Aufgabenstellung
Welcher Landkreis hat es laut dem Bericht über das Unwetter in der Region Stuttgart am heftigsten getroffen?

Vorgegebener Text
■ ■ ■ ■ ■
Geflutete Ortschaften, zerstörte Dächer, Feuerwehren im Dauereinsatz: Das Gewitter hat in der Region massive Schäden verursacht, im Kreis Böblingen wäre fast ein Mann in seinem Auto ertrunken. Betroffene berichten von dramatischen Szenen.

Region Stuttgart - Keine Schwerverletzten, und vor allem – keine Todesopfer. Das Unwetter hat am Mittwoch zwar enorme Schäden in der Region Stuttgart verursacht, aber in allen Landkreisen ist am Tag danach eine Aussage immer wieder zu hören: Angesichts der Urgewalt der Gewitterfront hätte alles noch viel schlimmer ausgehen können. Schlimm war es trotzdem, und mancherorts werden die Aufräumarbeiten mehrere Tage andauern. Am heftigsten hat es den Landkreis Esslingen getroffen, aber auch in den anderen Kreisen waren die Feuerwehren bis teilweise spät in die Nacht im Einsatz, während die Landeshauptstadt glimpflich davon kam. Stellenweise reichten in der Region wenige Minuten Starkregen, um ganze Ortschaften zu überfluten.
■ ■ ■ ■ ■
Bereitgestellte Daten

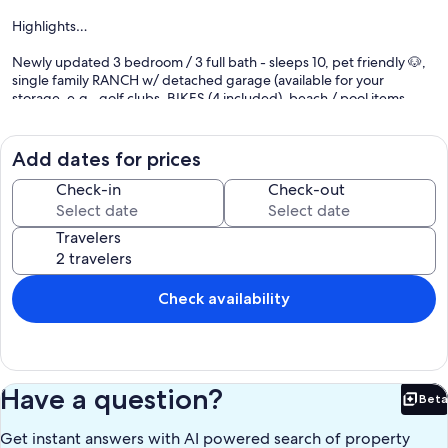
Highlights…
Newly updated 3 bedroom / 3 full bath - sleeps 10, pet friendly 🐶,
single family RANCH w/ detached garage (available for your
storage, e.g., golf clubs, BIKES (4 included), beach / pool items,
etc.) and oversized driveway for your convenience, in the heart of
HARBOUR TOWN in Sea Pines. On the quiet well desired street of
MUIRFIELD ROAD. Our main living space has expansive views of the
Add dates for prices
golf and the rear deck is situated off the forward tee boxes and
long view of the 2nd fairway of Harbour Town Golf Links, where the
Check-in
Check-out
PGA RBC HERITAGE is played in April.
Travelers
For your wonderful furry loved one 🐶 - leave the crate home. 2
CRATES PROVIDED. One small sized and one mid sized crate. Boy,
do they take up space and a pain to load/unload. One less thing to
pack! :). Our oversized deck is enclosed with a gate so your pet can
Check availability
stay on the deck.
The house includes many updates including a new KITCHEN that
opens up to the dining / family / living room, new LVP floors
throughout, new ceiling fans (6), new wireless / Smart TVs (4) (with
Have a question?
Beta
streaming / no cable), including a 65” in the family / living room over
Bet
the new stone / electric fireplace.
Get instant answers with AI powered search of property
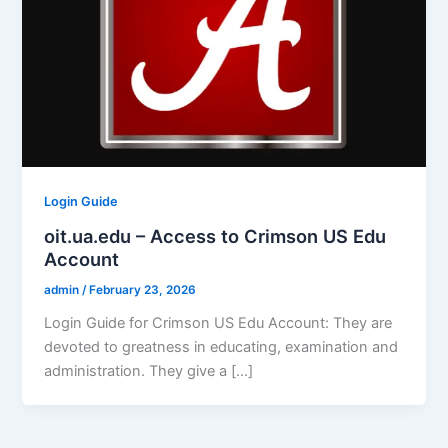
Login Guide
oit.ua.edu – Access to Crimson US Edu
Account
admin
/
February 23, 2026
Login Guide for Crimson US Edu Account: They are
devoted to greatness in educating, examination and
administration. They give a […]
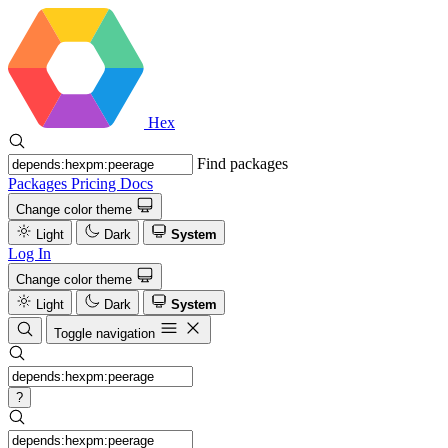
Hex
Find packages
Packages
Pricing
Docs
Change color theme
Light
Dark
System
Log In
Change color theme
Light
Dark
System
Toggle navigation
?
■ ■ ■ ■ ■
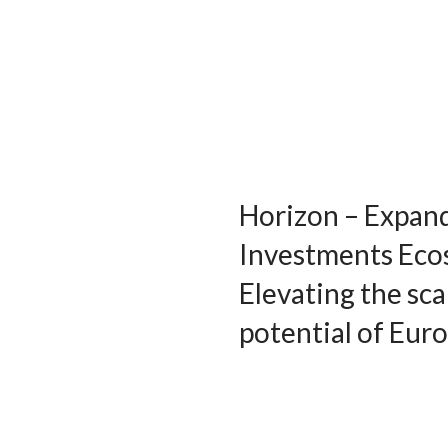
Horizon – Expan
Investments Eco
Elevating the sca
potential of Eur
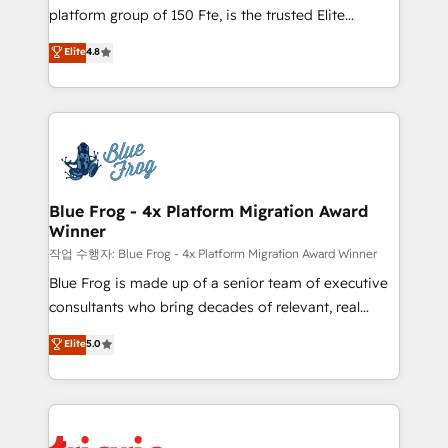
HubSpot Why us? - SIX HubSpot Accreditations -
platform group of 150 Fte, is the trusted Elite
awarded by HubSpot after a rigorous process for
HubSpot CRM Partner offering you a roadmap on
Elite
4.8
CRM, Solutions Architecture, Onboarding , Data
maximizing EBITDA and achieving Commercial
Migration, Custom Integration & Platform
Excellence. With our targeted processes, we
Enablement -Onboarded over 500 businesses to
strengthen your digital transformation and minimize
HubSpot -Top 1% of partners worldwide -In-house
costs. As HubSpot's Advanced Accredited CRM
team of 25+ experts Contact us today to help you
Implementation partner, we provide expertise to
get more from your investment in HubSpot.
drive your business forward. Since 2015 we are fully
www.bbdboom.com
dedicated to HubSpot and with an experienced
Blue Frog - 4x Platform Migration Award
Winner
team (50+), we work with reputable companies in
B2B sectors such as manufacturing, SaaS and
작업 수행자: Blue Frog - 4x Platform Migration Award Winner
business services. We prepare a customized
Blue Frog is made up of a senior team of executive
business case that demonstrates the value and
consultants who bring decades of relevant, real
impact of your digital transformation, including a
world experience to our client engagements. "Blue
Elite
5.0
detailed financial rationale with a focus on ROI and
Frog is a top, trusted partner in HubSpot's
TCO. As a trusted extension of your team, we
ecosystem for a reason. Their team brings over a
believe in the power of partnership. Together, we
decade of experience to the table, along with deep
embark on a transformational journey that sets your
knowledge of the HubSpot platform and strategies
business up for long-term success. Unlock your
■ ■ ■ ■ ■
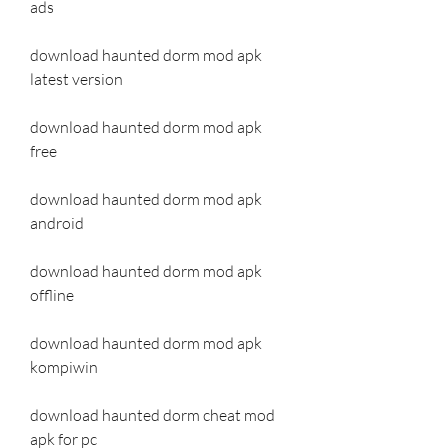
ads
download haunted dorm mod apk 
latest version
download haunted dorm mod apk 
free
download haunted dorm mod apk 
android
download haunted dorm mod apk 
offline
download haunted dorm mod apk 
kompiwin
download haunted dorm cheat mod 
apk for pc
■ ■ ■ ■ ■
Ergebnis
Der Landkreis Esslingen.